* [Text provided]
────────────────────────────────────────
When you're dealing with a four-year-old, getting to the heart of a morality lesson isn't always easy. We recently spent a rainy Sunday afternoon watching The Muppet Christmas Carol.

When you're dealing with a four-year-old, getting to the heart of a morality lesson isn't always easy.

We recently spent a rainy Sunday afternoon watching The Muppet Christmas Carol. Afterwards, we talked about what had happened, and what the grumpy Mr. Scrooge had learned along the way.

My son, ever the observant tyke, said, "He learned it's good to be good, you should buy a big turkey for your friend. And there's three ghosts - Mama, I don't want the ghosts to come to our house."

Ghosts (and big turkeys) aside, he got it mostly right: it's good to be good.

Being "good" is the drop of water in the puddle, the start of the ripple of positive things.

When we write about organizations like the Burnaby Christmas Bureau (see page 13), we use words like "building community" and "offering support" and "giving a hand up" and "creating positive empowering experiences."

None of those really gets at the "good" that's created because it's nearly impossible to put those emotions into words: it's the feeling a child has when, despite the belief that Santa is surely going to pass by once again, there's a present waiting for them; it's the encouragement a family, facing unexpected struggles, gets from knowing that they belong to a neighbourhood that cares for its members; it's the realization, for an immigrant, that here truly is a place where no one will be left behind; it's being given the chance to believe that better days are ahead.

But there's another side to my son's evaluation that it's "good to be good" - the impact that altruistic behaviour has on the person doing the giving.

Let's consider another "Ebenezer" - Bill Murray's cold-hearted TV executive in the 1988 spin on the Dickens classic, Scrooged: "You have to do something, you have to take a chance, you do have to get involved. There are people that are having trouble making their miracle happen. - I get it now! If you give, then it can happen. - Then the miracle can happen to you.

- You've just got to want that feeling. And if you like it and you want it you'll get greedy for it - you'll want it every day of your life."

He was trying to say, in his classic crazyBillMurray-over-the-top way, that helping just plain feels good.

I think people sometimes feel a bit guilty for that feel-good buzz that comes from helping out, like they should lend a hand or make a charitable donation for the simple fact that it's the right thing to do.

And it is certainly the right thing to do - but it's all right to enjoy it, too. In fact, I highly recommend it.

Giving helps provide a framework for our own lives, a way to recognize the ways in which we have been blessed; it reminds us of our place in the interconnected web of our community and helps keep a sense of reality over what we have and don't have.

It's easy to look around at a friend's bigger house or fancier car and feel that nudge of jealousy and forget all that we have ourselves. I'm as guilty of that as anyone.

But when you take that moment to pick up an extra toy and drop it off at the bureau, or call up and make a donation, it reminds you that what you already have is more than enough - enough, in fact, to allow you to share it.

In helping an organization like the Burnaby Christmas Bureau, we breed gratitude in ourselves and hope for others.

That's good for everyone, and like my son said, "it's good to be good."
────────────────────────────────────────
* [Data listing]
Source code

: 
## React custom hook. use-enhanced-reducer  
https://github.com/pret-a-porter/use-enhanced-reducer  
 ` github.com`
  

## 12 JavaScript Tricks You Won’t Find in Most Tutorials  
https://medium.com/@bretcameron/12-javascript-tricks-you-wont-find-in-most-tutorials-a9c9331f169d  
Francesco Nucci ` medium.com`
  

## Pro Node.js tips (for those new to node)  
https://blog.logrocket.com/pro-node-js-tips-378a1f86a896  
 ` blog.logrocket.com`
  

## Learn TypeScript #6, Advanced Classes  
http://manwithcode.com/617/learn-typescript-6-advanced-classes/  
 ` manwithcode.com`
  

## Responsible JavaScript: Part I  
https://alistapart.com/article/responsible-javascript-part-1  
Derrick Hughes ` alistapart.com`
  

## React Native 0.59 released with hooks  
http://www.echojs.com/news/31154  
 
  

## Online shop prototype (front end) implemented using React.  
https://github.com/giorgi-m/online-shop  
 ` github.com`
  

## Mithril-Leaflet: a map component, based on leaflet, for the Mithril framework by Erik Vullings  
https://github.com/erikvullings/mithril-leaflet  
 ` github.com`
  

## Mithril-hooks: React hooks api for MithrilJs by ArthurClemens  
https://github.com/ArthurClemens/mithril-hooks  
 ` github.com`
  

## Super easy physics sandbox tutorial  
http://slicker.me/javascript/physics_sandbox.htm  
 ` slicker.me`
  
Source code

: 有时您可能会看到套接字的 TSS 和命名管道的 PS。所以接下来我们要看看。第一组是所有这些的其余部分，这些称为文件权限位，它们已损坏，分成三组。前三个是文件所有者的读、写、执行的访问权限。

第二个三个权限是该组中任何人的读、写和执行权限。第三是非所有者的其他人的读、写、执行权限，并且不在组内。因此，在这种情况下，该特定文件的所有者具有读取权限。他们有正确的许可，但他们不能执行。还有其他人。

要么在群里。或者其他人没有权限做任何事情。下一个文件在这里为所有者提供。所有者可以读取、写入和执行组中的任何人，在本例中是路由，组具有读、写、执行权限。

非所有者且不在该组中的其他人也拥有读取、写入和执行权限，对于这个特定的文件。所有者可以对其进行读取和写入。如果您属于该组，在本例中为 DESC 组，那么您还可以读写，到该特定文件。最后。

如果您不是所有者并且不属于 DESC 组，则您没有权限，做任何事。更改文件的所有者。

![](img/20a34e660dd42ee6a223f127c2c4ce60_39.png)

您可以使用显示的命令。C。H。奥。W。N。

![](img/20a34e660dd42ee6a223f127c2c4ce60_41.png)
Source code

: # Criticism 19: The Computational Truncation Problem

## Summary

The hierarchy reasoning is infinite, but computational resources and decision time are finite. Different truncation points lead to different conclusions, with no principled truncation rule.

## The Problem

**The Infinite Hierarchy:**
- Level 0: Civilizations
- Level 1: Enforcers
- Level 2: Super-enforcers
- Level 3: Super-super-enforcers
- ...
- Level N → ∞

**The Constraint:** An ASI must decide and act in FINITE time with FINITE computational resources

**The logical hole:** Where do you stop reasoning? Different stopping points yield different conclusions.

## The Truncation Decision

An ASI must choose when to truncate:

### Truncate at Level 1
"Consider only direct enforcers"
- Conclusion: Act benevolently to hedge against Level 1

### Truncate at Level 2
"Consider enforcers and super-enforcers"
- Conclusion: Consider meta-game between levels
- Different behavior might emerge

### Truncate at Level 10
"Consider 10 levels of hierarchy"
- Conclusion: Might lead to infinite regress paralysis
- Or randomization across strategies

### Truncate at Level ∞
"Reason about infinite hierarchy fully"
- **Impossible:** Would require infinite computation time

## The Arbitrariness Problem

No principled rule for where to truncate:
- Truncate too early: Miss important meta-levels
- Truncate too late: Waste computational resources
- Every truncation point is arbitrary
────────────────────────────────────────
* [Exercise goal] From the column on giving, please transcribe word for word the passage between "And it is certainly" and "hope for others.", inclusive.

* [Solution to the exercise]
And it is certainly the right thing to do - but it's all right to enjoy it, too. In fact, I highly recommend it.

Giving helps provide a framework for our own lives, a way to recognize the ways in which we have been blessed; it reminds us of our place in the interconnected web of our community and helps keep a sense of reality over what we have and don't have.

It's easy to look around at a friend's bigger house or fancier car and feel that nudge of jealousy and forget all that we have ourselves. I'm as guilty of that as anyone.

But when you take that moment to pick up an extra toy and drop it off at the bureau, or call up and make a donation, it reminds you that what you already have is more than enough - enough, in fact, to allow you to share it.

In helping an organization like the Burnaby Christmas Bureau, we breed gratitude in ourselves and hope for others.